▶ [WHAT THE TASK ASKS]: Give every line of the entries below as a numbered list, leaving out blank lines and the pictures.

▶ [INFORMATION]:
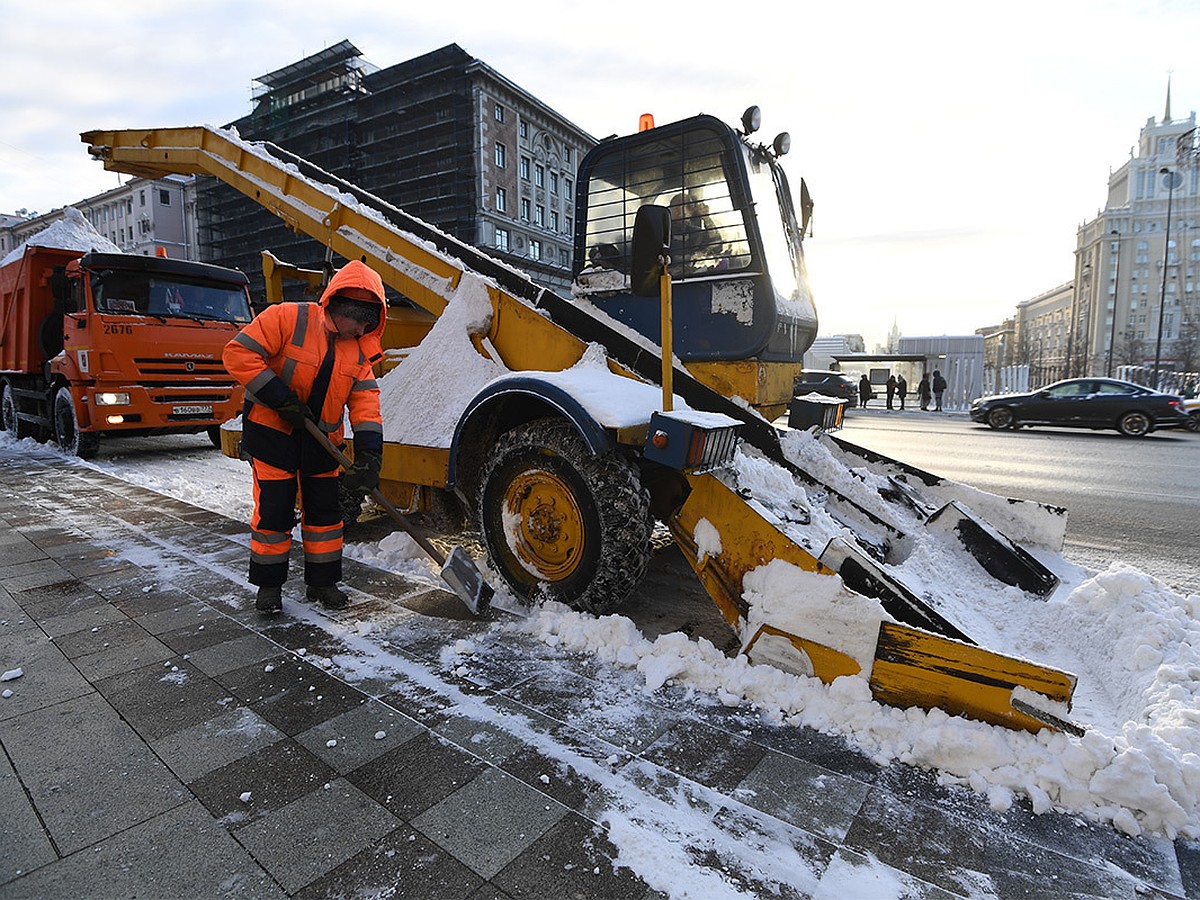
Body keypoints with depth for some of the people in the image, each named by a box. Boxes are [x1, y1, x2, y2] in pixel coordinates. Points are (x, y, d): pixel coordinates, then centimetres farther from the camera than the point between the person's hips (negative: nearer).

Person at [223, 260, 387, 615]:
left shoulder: (358, 351, 1)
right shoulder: (287, 318, -14)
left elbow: (366, 403, -7)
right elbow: (239, 353, -19)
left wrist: (368, 456, -19)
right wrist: (281, 399, -23)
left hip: (320, 440, 5)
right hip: (272, 432, -4)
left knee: (324, 511, 7)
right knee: (273, 511, 1)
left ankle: (322, 582, 22)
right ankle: (269, 585, 20)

▶ [RESPONSE BOX]:
1. Body keypoints with depth for some of the people in the image, each named by a box. Boxes are [x1, y1, x2, y2] in pixel coordinates. Points are (x, y, d): pixel coordinates, then centimetres farther from the camera than the point between the person's hips (negative: nearer).
2. Person at [223, 260, 387, 615]:
3. left shoulder: (358, 351, 1)
4. right shoulder: (287, 318, -14)
5. left elbow: (366, 403, -7)
6. right elbow: (239, 353, -19)
7. left wrist: (368, 456, -19)
8. right wrist: (281, 399, -23)
9. left hip: (320, 440, 5)
10. right hip: (272, 432, -4)
11. left knee: (324, 511, 7)
12. right knee: (273, 511, 1)
13. left ankle: (322, 582, 22)
14. right ankle: (269, 585, 20)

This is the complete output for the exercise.